▶ **Problem description**
Give the text read from all of the items below as a Markdown table with the columns Row and Line, one numbered row per line and no blank lines. Leave the pictures out.

━━━ Provided entries

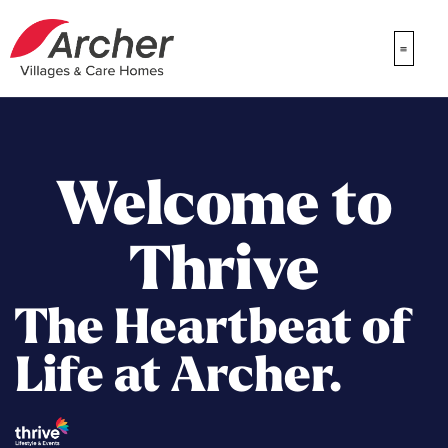
Welcome to
Thrive
The Heartbeat of
Life at Archer.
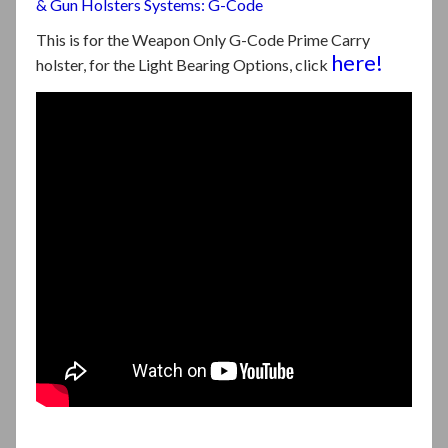
& Gun Holsters Systems: G-Code
This is for the Weapon Only G-Code Prime Carry
here!
holster, for the Light Bearing Options, click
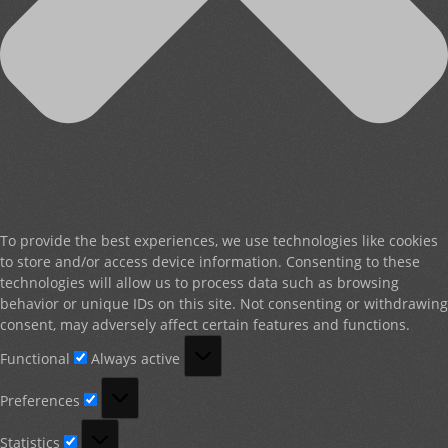
To provide the best experiences, we use technologies like cookies
to store and/or access device information. Consenting to these
technologies will allow us to process data such as browsing
behavior or unique IDs on this site. Not consenting or withdrawing
consent, may adversely affect certain features and functions.
Functional
Functional
Always active
Preferences
Preferences
Statistics
Statistics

━━━━━━

▶ **Output for this task**
| Row | Line |
|---|---|
| 1 | Welcome to |
| 2 | Thrive |
| 3 | The Heartbeat of |
| 4 | Life at Archer. |
| 5 | & Gun Holsters Systems: G-Code |
| 6 | This is for the Weapon Only G-Code Prime Carry |
| 7 | here! |
| 8 | holster, for the Light Bearing Options, click |
| 9 | To provide the best experiences, we use technologies like cookies |
| 10 | to store and/or access device information. Consenting to these |
| 11 | technologies will allow us to process data such as browsing |
| 12 | behavior or unique IDs on this site. Not consenting or withdrawing |
| 13 | consent, may adversely affect certain features and functions. |
| 14 | Functional |
| 15 | Functional |
| 16 | Always active |
| 17 | Preferences |
| 18 | Preferences |
| 19 | Statistics |
| 20 | Statistics |